Mais le temps tout à coup manque à sa vie usée,
L´horizon raccourci s´abaisse devant lui,
Il sent tarir ses jours comme une onde épuisée,
Et son dernier soleil a lui !

Regardez-le mourir ! Assis sur le rivage
Que vient battre la vague où sa nef doit partir,
Le pilote qui sait le but de son voyage
D´un coeur plus rassuré n´attend pas le zéphyr !

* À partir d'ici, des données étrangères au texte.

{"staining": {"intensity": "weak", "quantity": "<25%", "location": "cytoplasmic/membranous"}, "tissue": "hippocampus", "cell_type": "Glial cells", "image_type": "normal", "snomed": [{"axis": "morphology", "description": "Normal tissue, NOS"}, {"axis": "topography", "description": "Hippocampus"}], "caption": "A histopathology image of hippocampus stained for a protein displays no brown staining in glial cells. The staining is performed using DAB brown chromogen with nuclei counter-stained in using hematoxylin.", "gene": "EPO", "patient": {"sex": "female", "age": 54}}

On dirait que son oeil, qu´éclaire l´espérance,
Voit l´immortalité luire sur l´autre bord,
Au-delà du tombeau sa vertu le devance,
Et, certain du réveil, le jour baisse, il s´endort !

Et les astres n´ont plus d´assez pure lumière,
Et l´Infini n´a plus d´assez vaste séjour,
Et les siècles divins d´assez longue carrière
Pour l´âme de celui qui n´était que poussière
Et qui n´avait qu´un jour !

Voilà cet instinct qui l´annonce
Plus haut que l´aurore et la nuit.
Voilà l´éternelle réponse
Au doute qui se reproduit !
Du grand livre de la nature,
Si la lettre, à vos yeux obscure,
Ne le trahit pas en tout lieu,
Ah ! l´homme est le livre suprême :
Dans les fibres de son coeur même
Lisez, mortels : Il est un Dieu !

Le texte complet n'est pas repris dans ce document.